[[ EXERCISE DATA open ]]
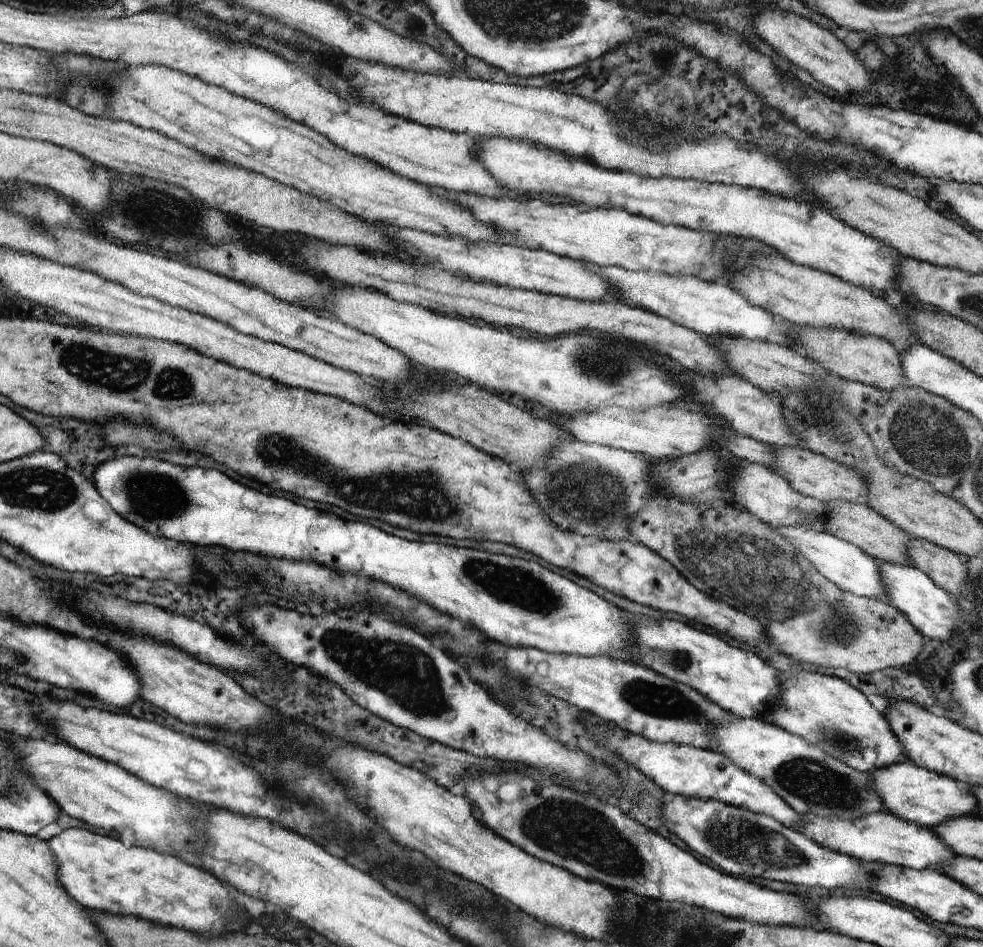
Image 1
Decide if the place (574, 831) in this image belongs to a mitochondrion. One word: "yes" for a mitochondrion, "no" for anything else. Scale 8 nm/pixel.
yes

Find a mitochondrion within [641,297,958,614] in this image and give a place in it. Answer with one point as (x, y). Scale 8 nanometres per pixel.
(818, 410)

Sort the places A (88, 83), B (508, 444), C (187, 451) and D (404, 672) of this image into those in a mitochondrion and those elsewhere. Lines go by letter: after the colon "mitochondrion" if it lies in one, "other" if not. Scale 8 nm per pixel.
A: mitochondrion
B: other
C: other
D: mitochondrion

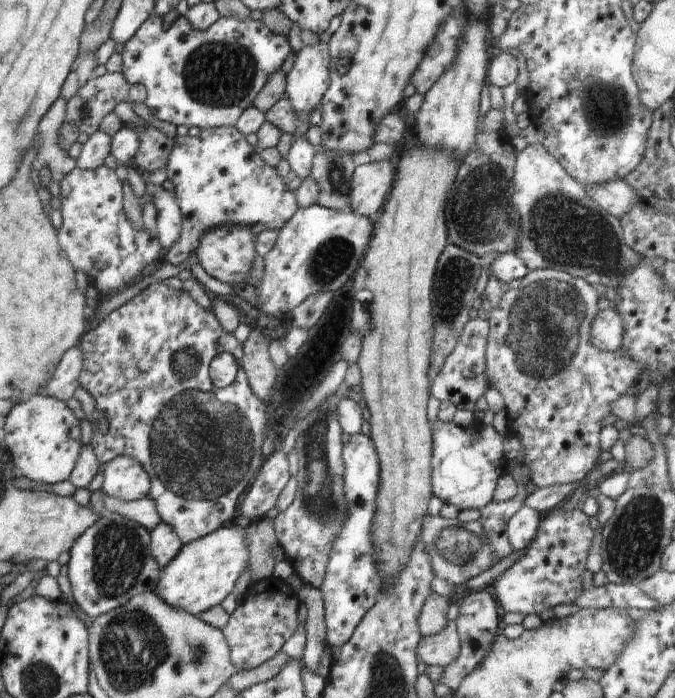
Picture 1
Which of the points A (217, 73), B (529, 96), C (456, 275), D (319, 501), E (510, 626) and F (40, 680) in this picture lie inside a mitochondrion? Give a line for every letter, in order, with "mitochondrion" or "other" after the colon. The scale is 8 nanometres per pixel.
A: mitochondrion
B: other
C: mitochondrion
D: mitochondrion
E: other
F: mitochondrion

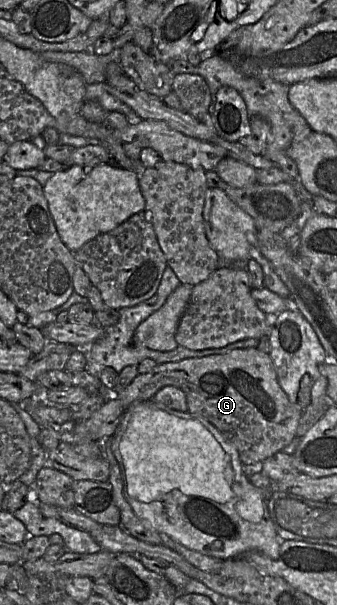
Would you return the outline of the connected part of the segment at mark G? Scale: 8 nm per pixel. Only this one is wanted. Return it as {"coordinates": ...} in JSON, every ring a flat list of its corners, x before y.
{"coordinates":[[256,348,234,349,222,355,184,359,178,362,158,364,151,372,138,374,132,383,119,395,116,392,103,406,84,421,70,425,47,426,40,429,39,443,45,451,55,449,61,442,77,444,111,438,124,413,136,403,151,402,156,393,166,386,181,389,187,399,188,412,200,416,213,424,238,450,244,465,262,462,281,451,296,436,296,430,303,412,293,404,281,388,270,356]]}

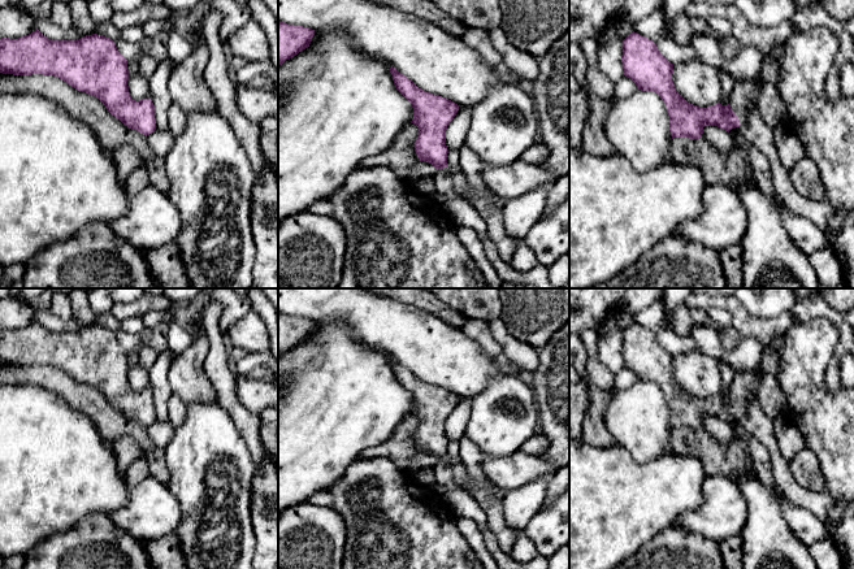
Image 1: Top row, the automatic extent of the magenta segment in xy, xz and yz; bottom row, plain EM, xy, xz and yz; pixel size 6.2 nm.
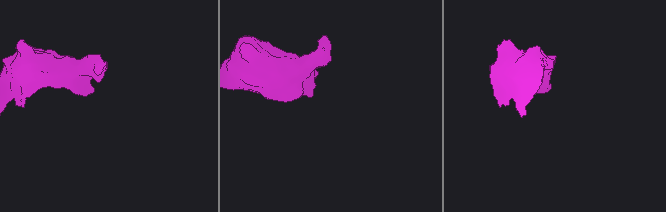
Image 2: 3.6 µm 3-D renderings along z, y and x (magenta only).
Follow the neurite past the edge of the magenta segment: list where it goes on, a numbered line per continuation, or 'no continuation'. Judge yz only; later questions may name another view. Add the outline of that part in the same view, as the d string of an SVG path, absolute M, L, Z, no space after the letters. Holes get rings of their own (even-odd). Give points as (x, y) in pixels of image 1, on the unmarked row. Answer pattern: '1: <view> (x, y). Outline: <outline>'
1: yz (744, 385). Outline: M736 373L729 387L729 396L740 414L746 413L750 396L758 392L760 377L762 373Z

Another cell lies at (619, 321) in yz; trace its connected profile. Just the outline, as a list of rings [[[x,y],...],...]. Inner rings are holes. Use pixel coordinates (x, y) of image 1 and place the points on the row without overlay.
[[[621,309],[610,316],[607,321],[599,326],[598,334],[603,336],[611,331],[624,331],[633,322],[633,316]]]

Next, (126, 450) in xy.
[[[127,436],[120,438],[112,443],[112,449],[116,453],[117,468],[121,472],[126,469],[136,460],[142,459],[142,448]]]

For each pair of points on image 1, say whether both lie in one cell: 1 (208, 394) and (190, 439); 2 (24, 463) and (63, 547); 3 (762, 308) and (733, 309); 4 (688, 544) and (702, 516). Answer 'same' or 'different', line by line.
1: different
2: different
3: different
4: different

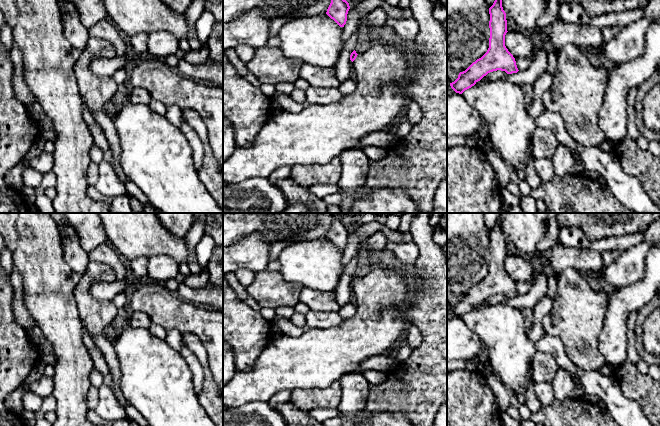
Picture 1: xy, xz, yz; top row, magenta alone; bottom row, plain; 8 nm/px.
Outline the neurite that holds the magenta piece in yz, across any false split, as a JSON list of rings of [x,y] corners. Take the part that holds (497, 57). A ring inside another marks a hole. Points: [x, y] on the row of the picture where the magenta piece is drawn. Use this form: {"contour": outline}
{"contour": [[[502,0],[494,1],[489,8],[489,14],[489,48],[481,58],[473,62],[465,71],[460,72],[458,78],[450,83],[456,93],[462,94],[490,72],[501,70],[512,74],[519,71],[515,58],[505,46],[505,35],[508,31]]]}

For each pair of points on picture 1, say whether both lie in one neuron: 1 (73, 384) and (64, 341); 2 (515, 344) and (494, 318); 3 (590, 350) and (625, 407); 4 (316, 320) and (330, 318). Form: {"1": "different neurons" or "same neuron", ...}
{"1": "same neuron", "2": "same neuron", "3": "different neurons", "4": "same neuron"}

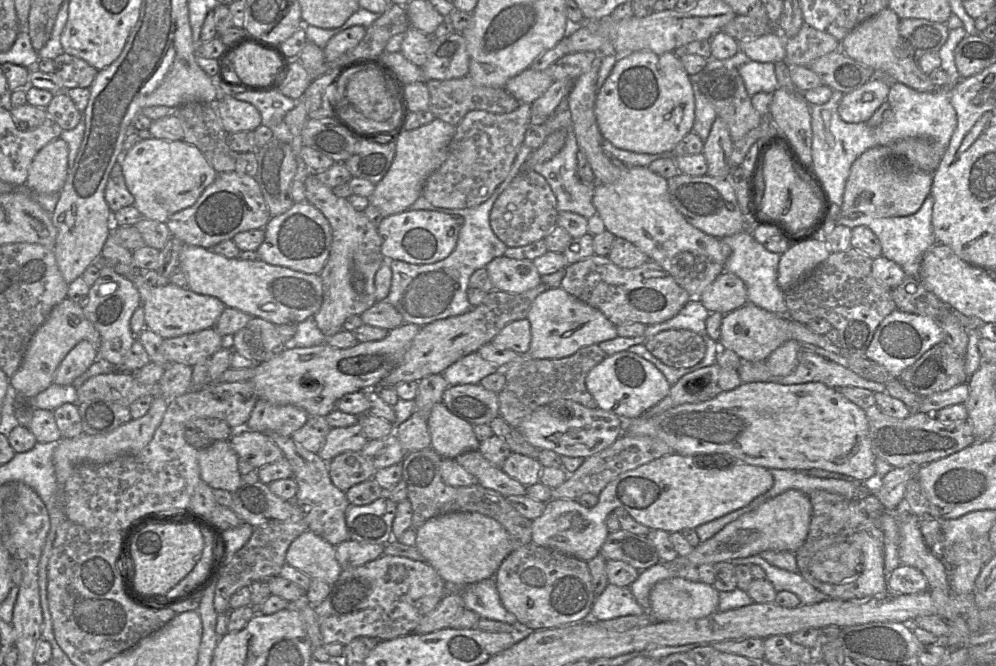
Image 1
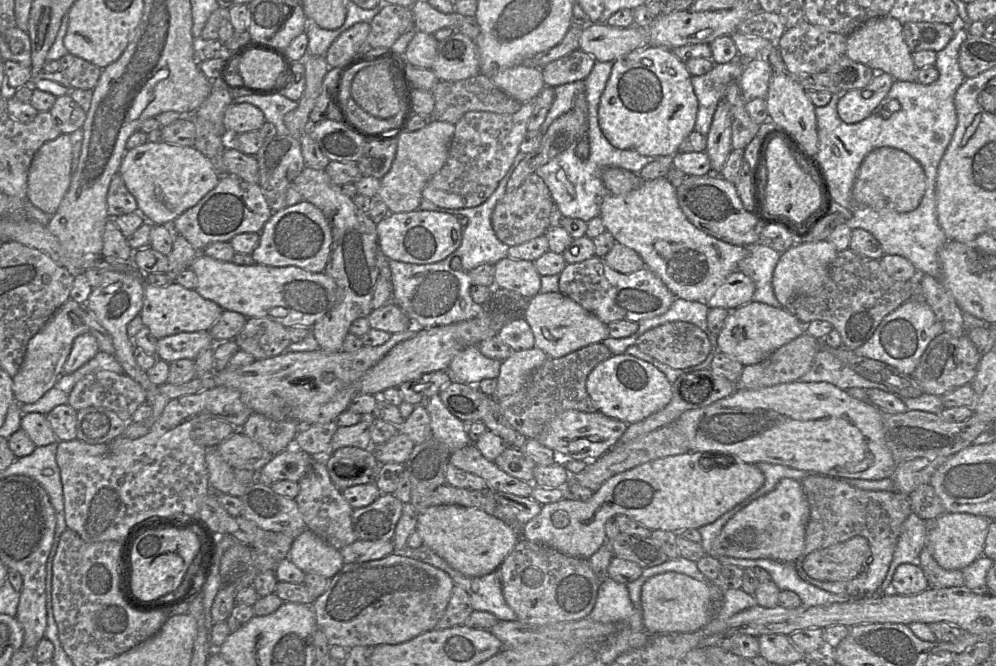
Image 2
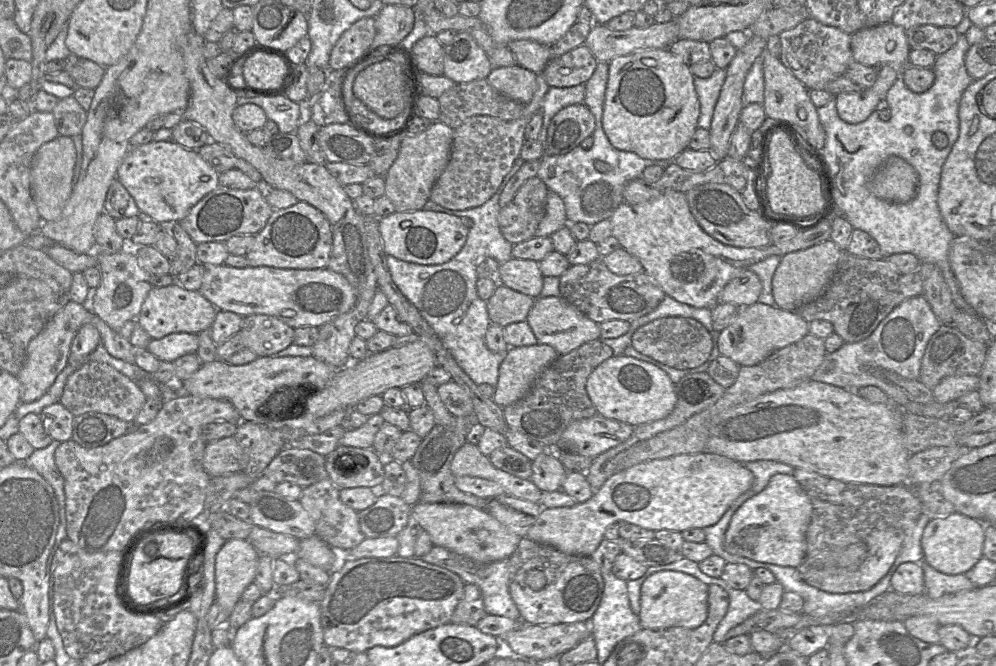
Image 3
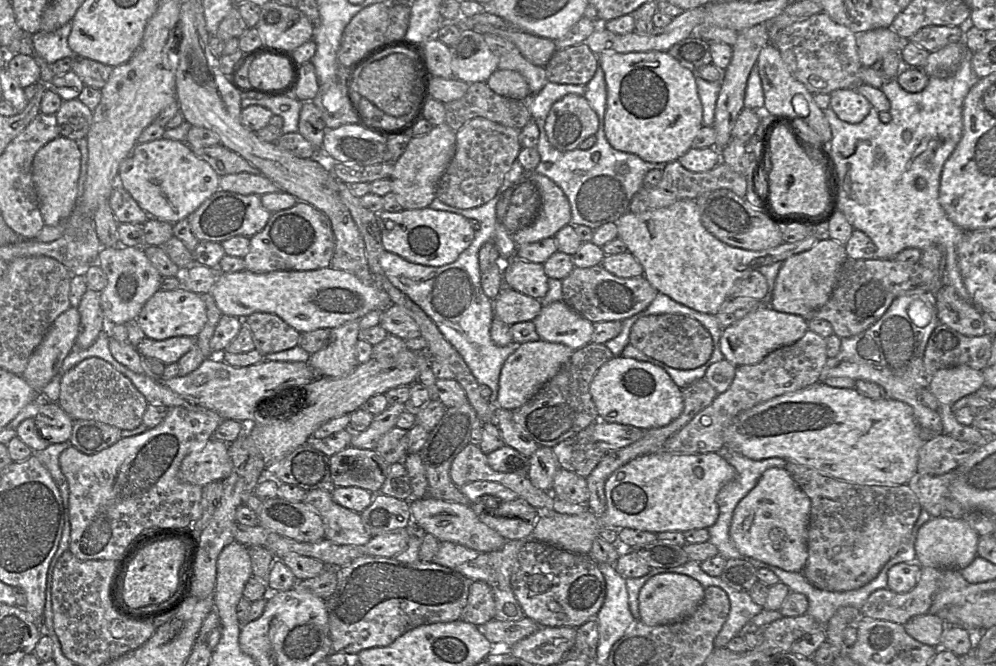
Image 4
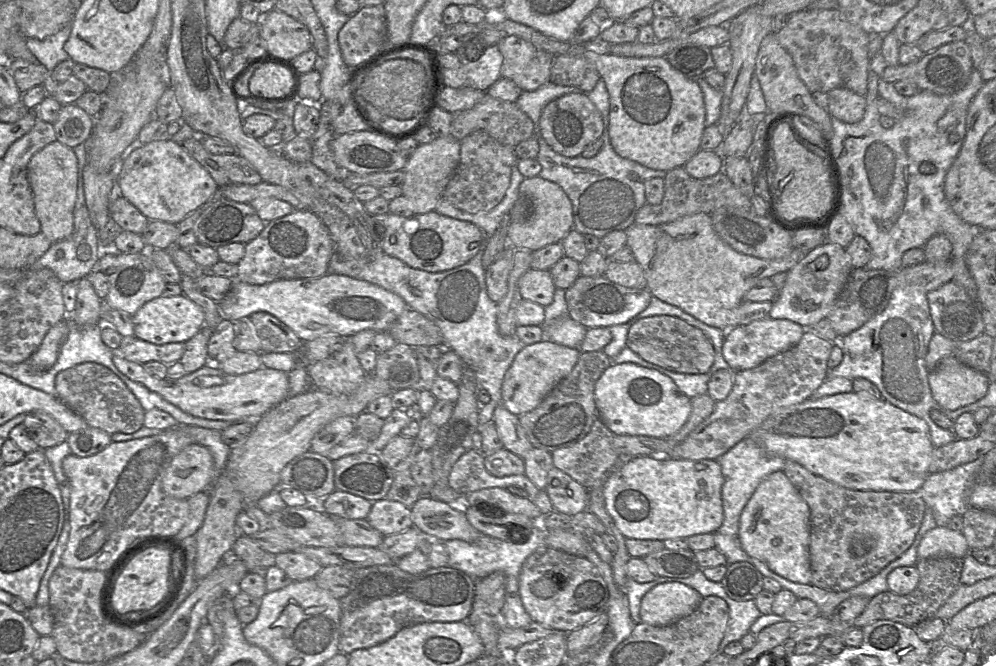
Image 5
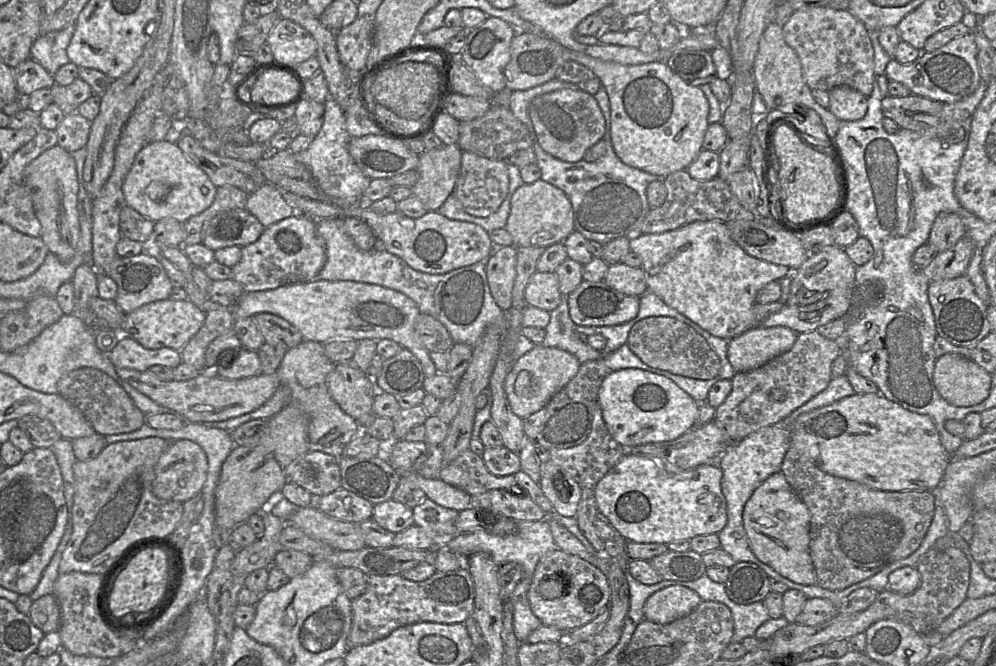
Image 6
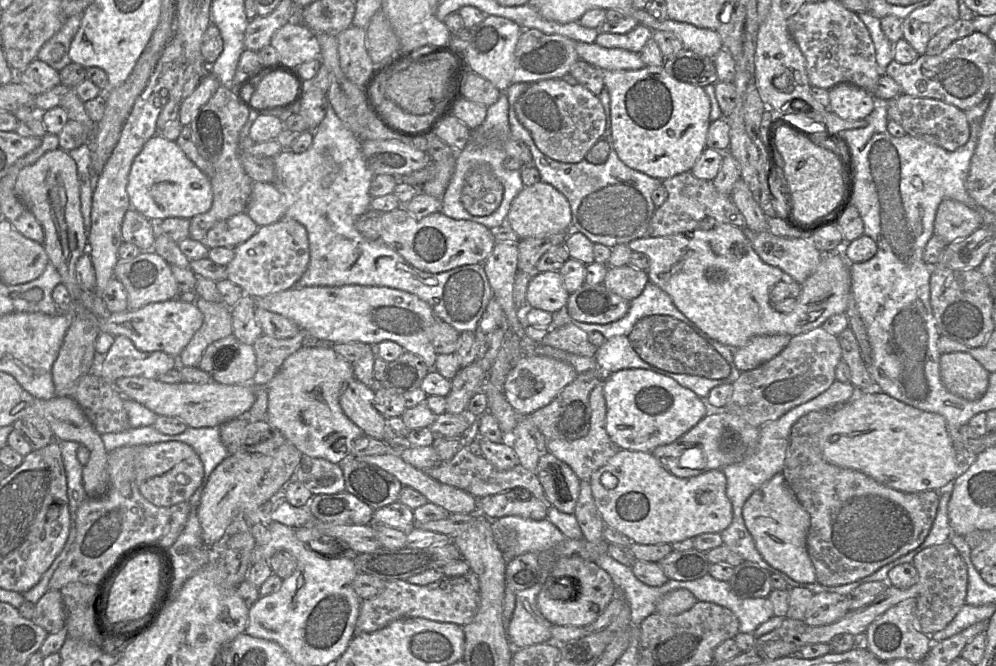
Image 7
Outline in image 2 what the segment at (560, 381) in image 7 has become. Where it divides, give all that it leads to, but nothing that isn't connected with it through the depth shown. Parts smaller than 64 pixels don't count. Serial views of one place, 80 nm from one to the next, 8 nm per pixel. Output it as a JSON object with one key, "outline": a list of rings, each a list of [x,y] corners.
{"outline":[[[536,347],[514,351],[508,359],[502,361],[497,388],[492,397],[500,400],[516,393],[547,359],[547,354]]]}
[[ EXERCISE DATA closed ]]
→ PROBLEM DETAILS: When a line among the entries above contains "bottom", copy it.

→ SOLUTION TO THIS EXERCISE:
Image 1: Top row, the automatic extent of the magenta segment in xy, xz and yz; bottom row, plain EM, xy, xz and yz; pixel size 6.2 nm.
Picture 1: xy, xz, yz; top row, magenta alone; bottom row, plain; 8 nm/px.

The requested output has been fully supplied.